Joss Whedon was attached to write and direct an adaptation of Wonder Woman, but the fell apart in February 2007, which worked out because A) he got to do The Avengers, and B) it sounds like his Wonder Woman story was terrible. In a recent interview, Whedon says that his take on the character would have the Amazonian princess be a naive globetrotter who is overwhelmed by man’s inhumanity to man, but thanks to love-interest Steve Trevor, she learns how to deal with it. I understand Whedon didn’t want to make Flying Buffy, but I’m a little disappointed that a guy who knows how to write strong female characters would plot a script where the female lead can’t find her way without a man telling her to basically grow-up.

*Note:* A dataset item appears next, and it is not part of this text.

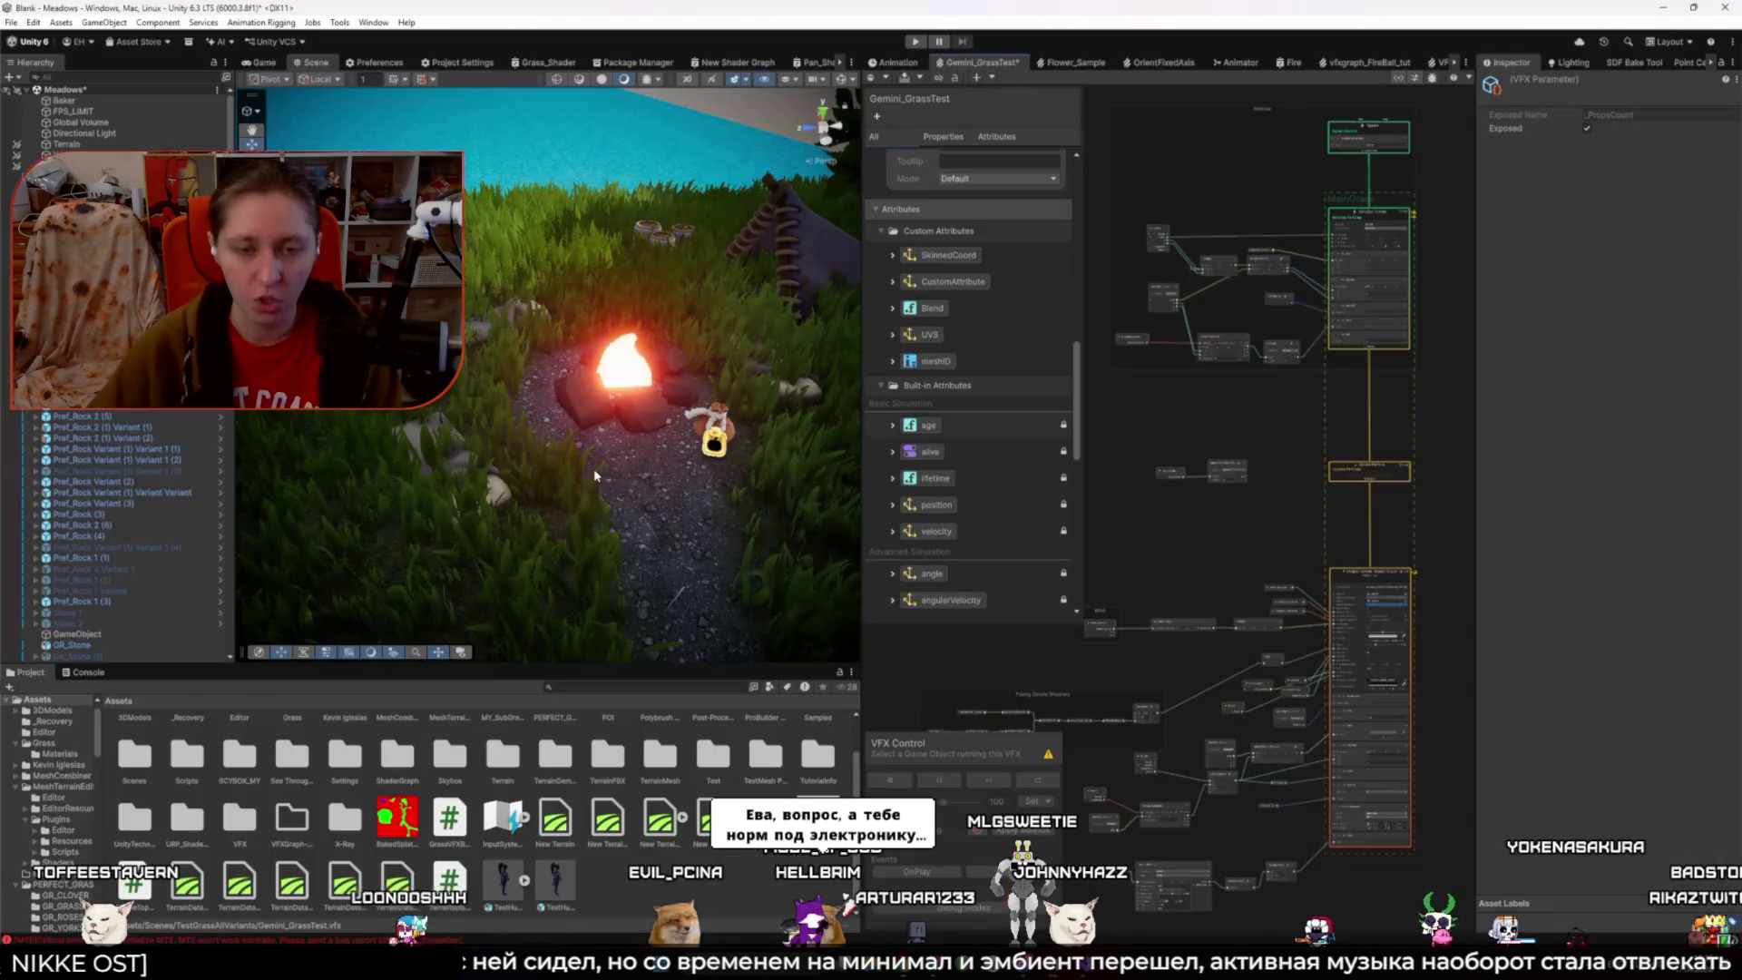
- Add a new float property to the Blackboard and name it _DebugValue
left_click(881, 118)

Hit the jump for what Whedon had to say about his Wonder Woman movie.
She was a little bit like Angelina Jolie [laughs]. She sort of traveled the world. She was very powerful and very naïve about people, and the fact that she was a goddess was how I eventually found my in to her humanity and vulnerability, because she would look at us and the way we kill each other and the way we let people starve and the way the world is run and she’d just be like, None of this makes sense to me. I can’t cope with it, I can’t understand, people are insane. And ultimately her romance with Steve was about him getting her to see what it’s like not to be a goddess, what it’s like when you are weak, when you do have all these forces controlling you and there’s nothing you can do about it. That was the sort of central concept of the thing. Him teaching her humanity and her saying, OK, great, but we can still do better.
So the plot is basically Buffy telling Dawn again, “The hardest thing in this world, is to live in it,” but Buffy is now a man and Dawn is a hapless superhero.